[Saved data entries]
BEGIN

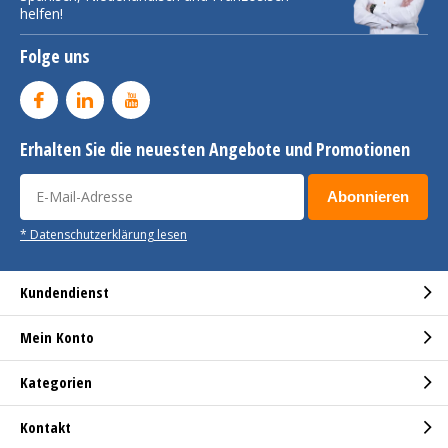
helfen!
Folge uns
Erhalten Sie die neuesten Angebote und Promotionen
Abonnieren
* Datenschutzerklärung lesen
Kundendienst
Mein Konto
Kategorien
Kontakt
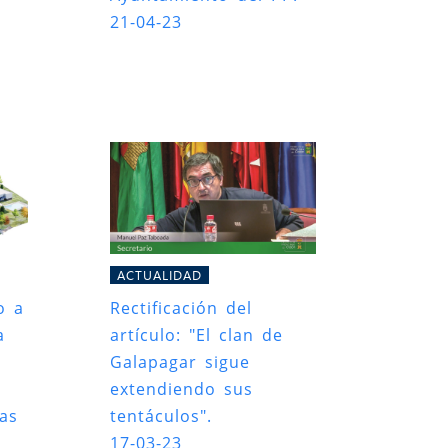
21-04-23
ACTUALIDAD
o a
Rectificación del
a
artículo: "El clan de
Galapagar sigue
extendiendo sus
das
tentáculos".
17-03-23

END

### About this exercise
Reproduce every record above exactly, omitting the pictures.

### Written answer
helfen!
Folge uns
Erhalten Sie die neuesten Angebote und Promotionen
Abonnieren
* Datenschutzerklärung lesen
Kundendienst
Mein Konto
Kategorien
Kontakt
21-04-23
ACTUALIDAD
o a
Rectificación del
a
artículo: "El clan de
Galapagar sigue
extendiendo sus
das
tentáculos".
17-03-23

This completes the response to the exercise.